From the first line to the last, repeat the data exactly and drop the pictures.
(Given data Opens)
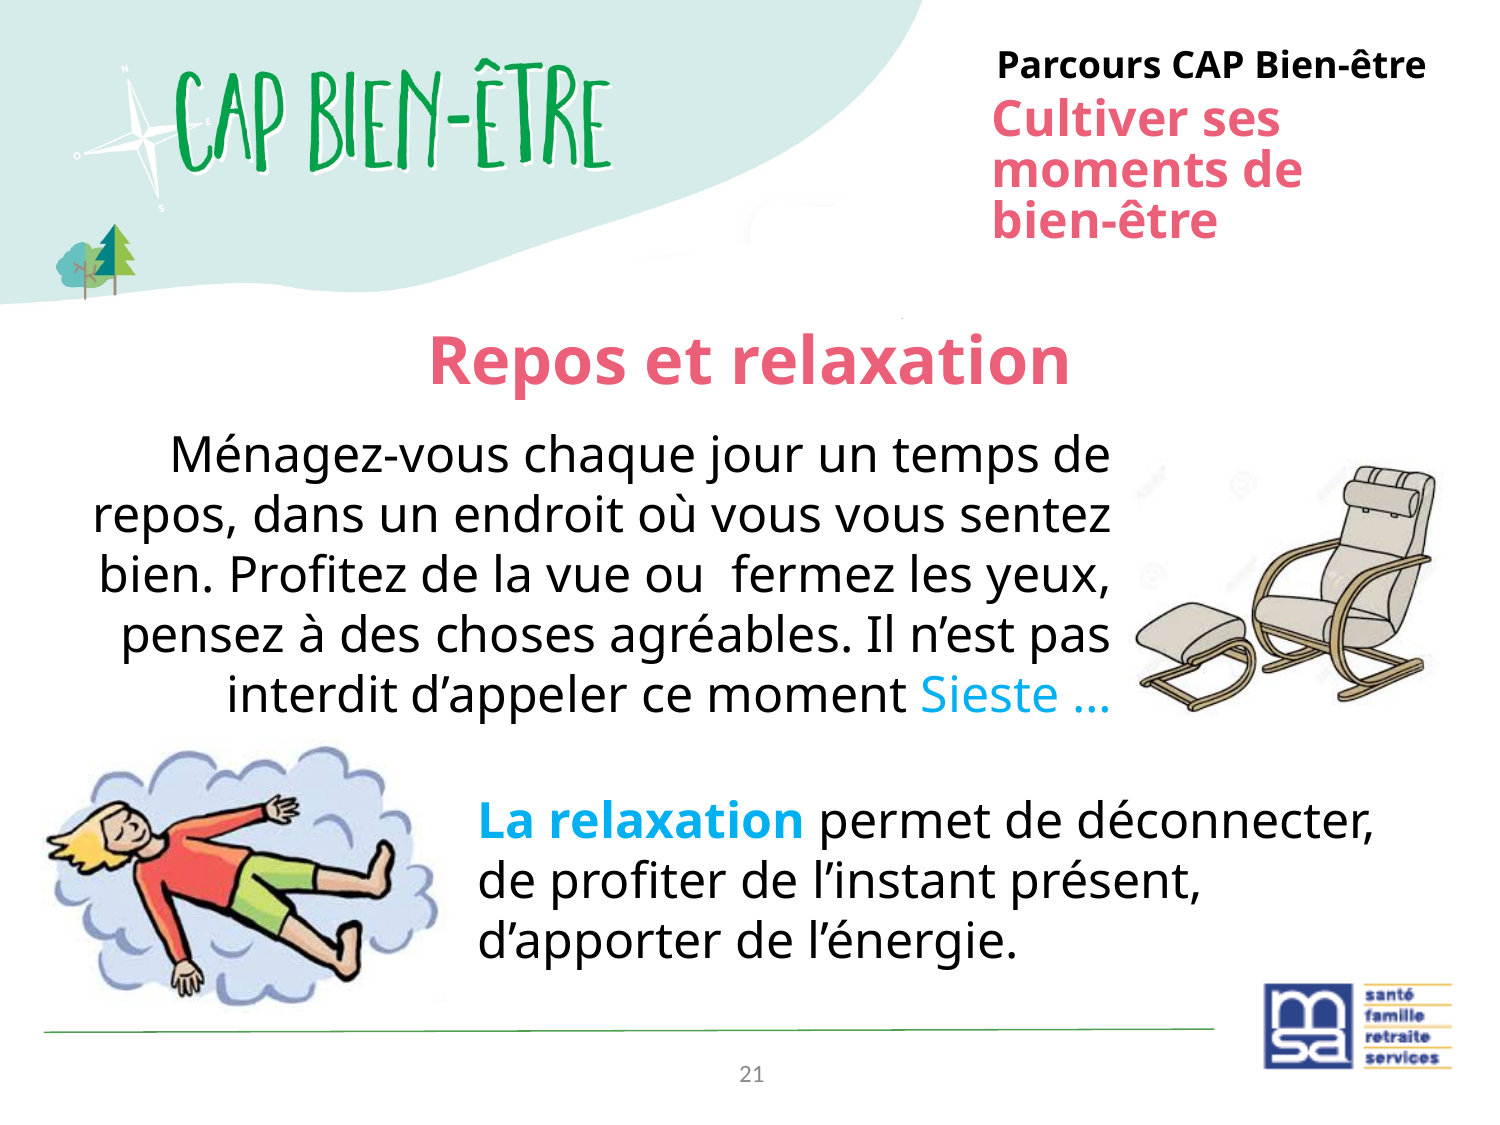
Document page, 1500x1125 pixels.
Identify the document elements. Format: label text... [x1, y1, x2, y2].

picture [0, 0, 941, 320]
text_box Parcours CAP Bien-être [968, 34, 1455, 94]
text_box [43, 1028, 1215, 1033]
text_box La relaxation permet de déconnecter, de profiter de l’instant présent, d’apporter de l’énergie. [462, 781, 1459, 988]
text_box Cultiver ses moments de bien-être [945, 54, 1405, 291]
picture [1250, 929, 1476, 1125]
picture [1126, 459, 1448, 717]
text_box Ménagez-vous chaque jour un temps de repos, dans un endroit où vous vous sentez bien. Profitez de la vue ou fermez les yeux, pensez à des choses agréables. Il n’est pas interdit d’appeler ce moment Sieste … [17, 415, 1128, 787]
text_box 21 [54, 1042, 1245, 1103]
text_box Repos et relaxation [0, 307, 1500, 421]
picture [40, 739, 451, 1013]
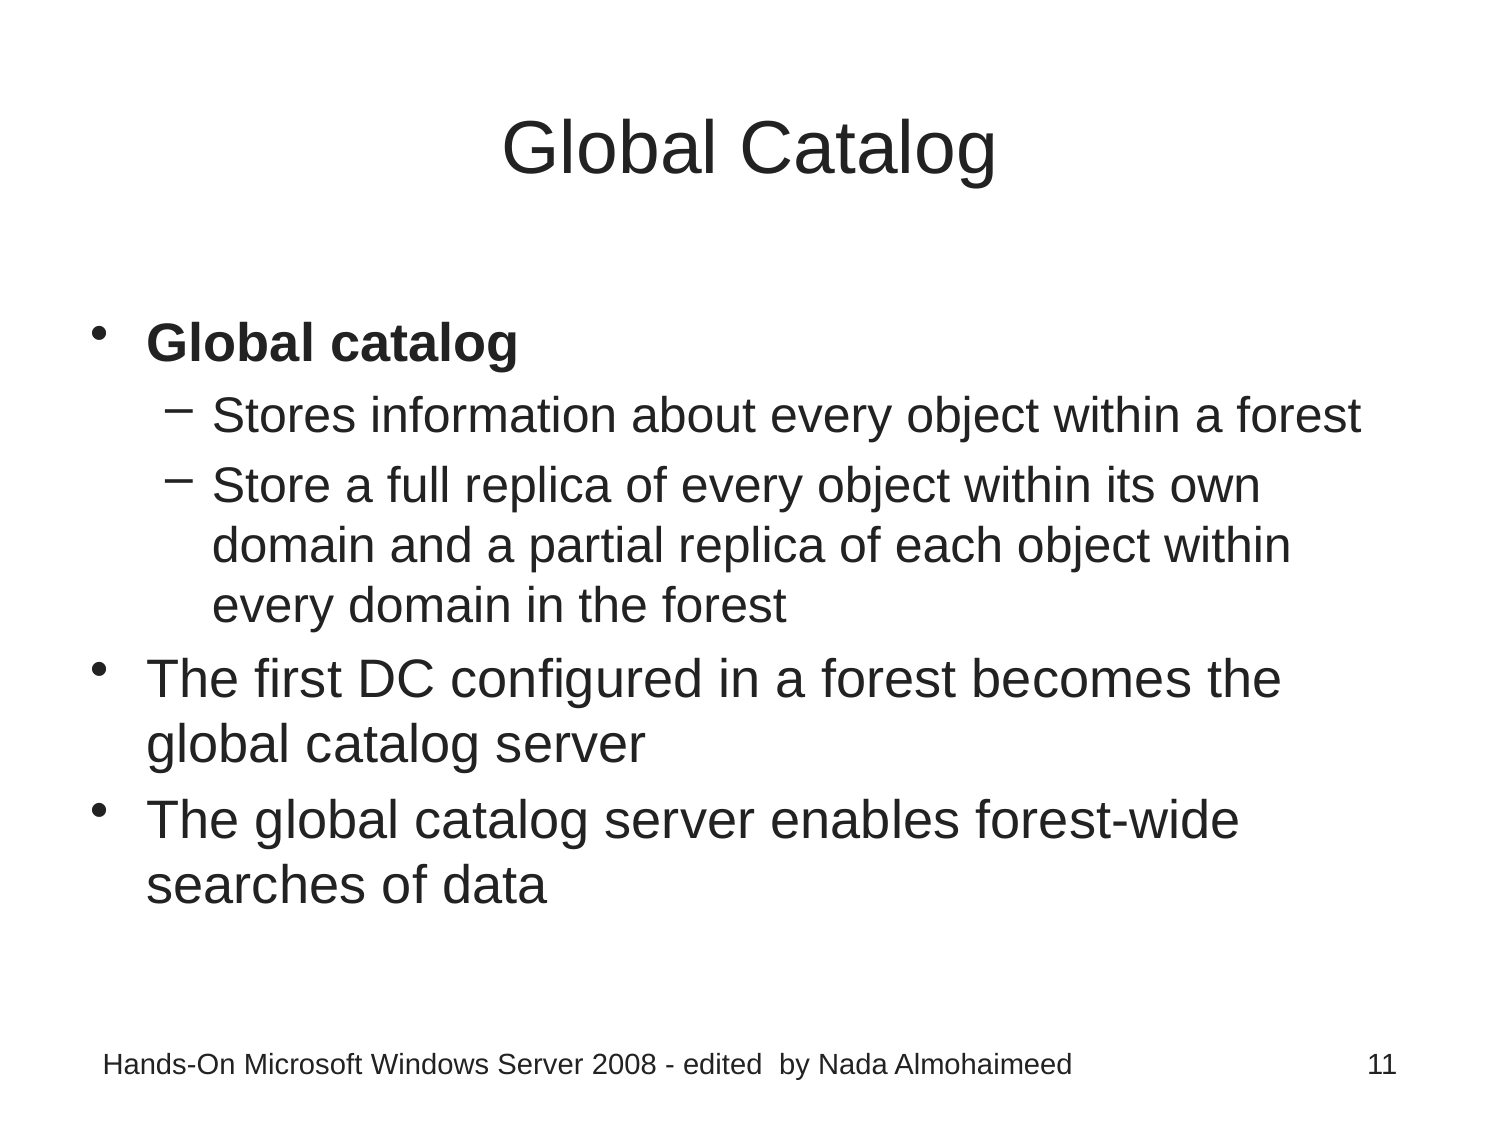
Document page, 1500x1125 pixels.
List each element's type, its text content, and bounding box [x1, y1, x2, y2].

list Global catalog Stores information about every object within a forest Store a full replica of every object within its own domain and a partial replica of each object within every domain in the forest The first DC configured in a forest becomes the global catalog server The global catalog server enables forest-wide searches of data [74, 299, 1426, 1013]
footer Hands-On Microsoft Windows Server 2008 - edited by Nada Almohaimeed [87, 1037, 1074, 1101]
slide_number 11 [1074, 1037, 1413, 1101]
title Global Catalog [87, 37, 1413, 251]
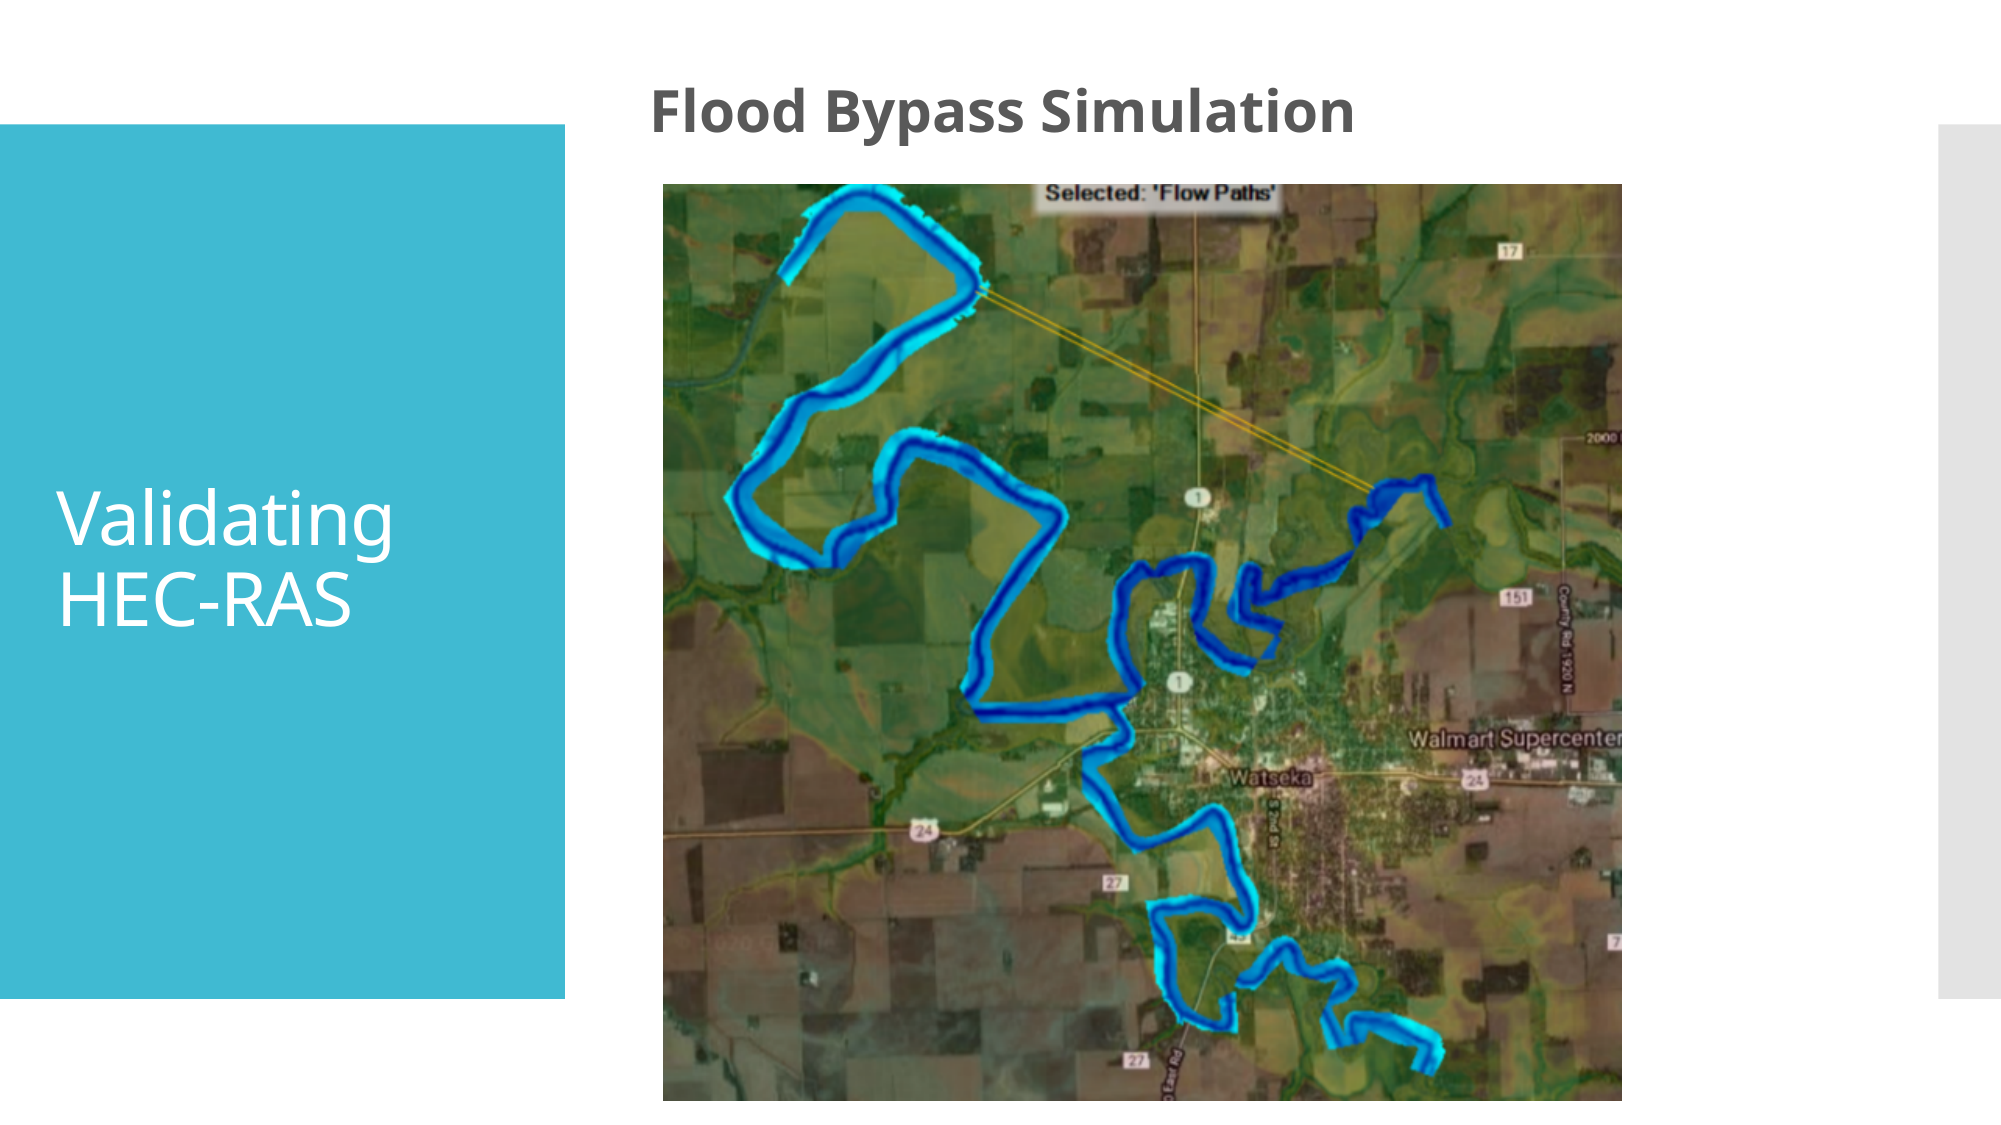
(Given data Closes)
• Exercise solution:
Document page, 1500x1125 pixels.
Identify the document elements. Format: label text... [x1, y1, x2, y2].

picture [0, 0, 941, 320]
text_box Parcours CAP Bien-être [968, 34, 1455, 94]
text_box [43, 1028, 1215, 1033]
text_box La relaxation permet de déconnecter, de profiter de l’instant présent, d’apporter de l’énergie. [462, 781, 1459, 988]
text_box Cultiver ses moments de bien-être [945, 54, 1405, 291]
picture [1250, 929, 1476, 1125]
picture [1126, 459, 1448, 717]
text_box Ménagez-vous chaque jour un temps de repos, dans un endroit où vous vous sentez bien. Profitez de la vue ou fermez les yeux, pensez à des choses agréables. Il n’est pas interdit d’appeler ce moment Sieste … [17, 415, 1128, 787]
text_box 21 [54, 1042, 1245, 1103]
text_box Repos et relaxation [0, 307, 1500, 421]
picture [40, 739, 451, 1013]
Document page, 1500x1125 pixels.
List each element's type, its text content, and bounding box [x1, y1, x2, y2].

list Global catalog Stores information about every object within a forest Store a full replica of every object within its own domain and a partial replica of each object within every domain in the forest The first DC configured in a forest becomes the global catalog server The global catalog server enables forest-wide searches of data [74, 299, 1426, 1013]
footer Hands-On Microsoft Windows Server 2008 - edited by Nada Almohaimeed [87, 1037, 1074, 1101]
slide_number 11 [1074, 1037, 1413, 1101]
title Global Catalog [87, 37, 1413, 251]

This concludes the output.